Start of Supplied records

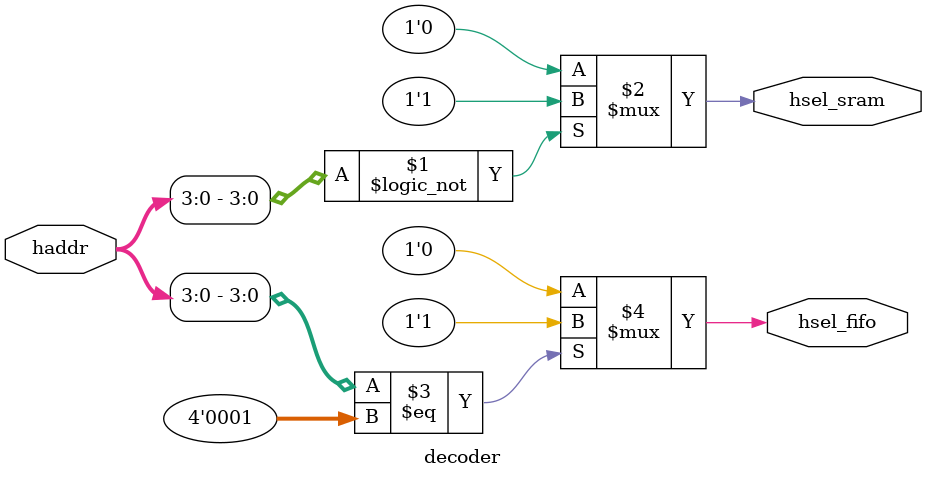
<source format=v>
module decoder(
input wire [31:0]haddr,
output hsel_sram,
output hsel_fifo);

assign hsel_sram = (haddr[3:0] == 4'h0) ? 1'b1:1'b0;
assign hsel_fifo = (haddr[3:0] == 4'h1) ? 1'b1:1'b0;
  

endmodule

</source>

End of Supplied records

Activity: Retype all the entries exactly; drop the pictures.

The completed task:
<source format=v>
module decoder(
input wire [31:0]haddr,
output hsel_sram,
output hsel_fifo);

assign hsel_sram = (haddr[3:0] == 4'h0) ? 1'b1:1'b0;
assign hsel_fifo = (haddr[3:0] == 4'h1) ? 1'b1:1'b0;
  

endmodule

</source>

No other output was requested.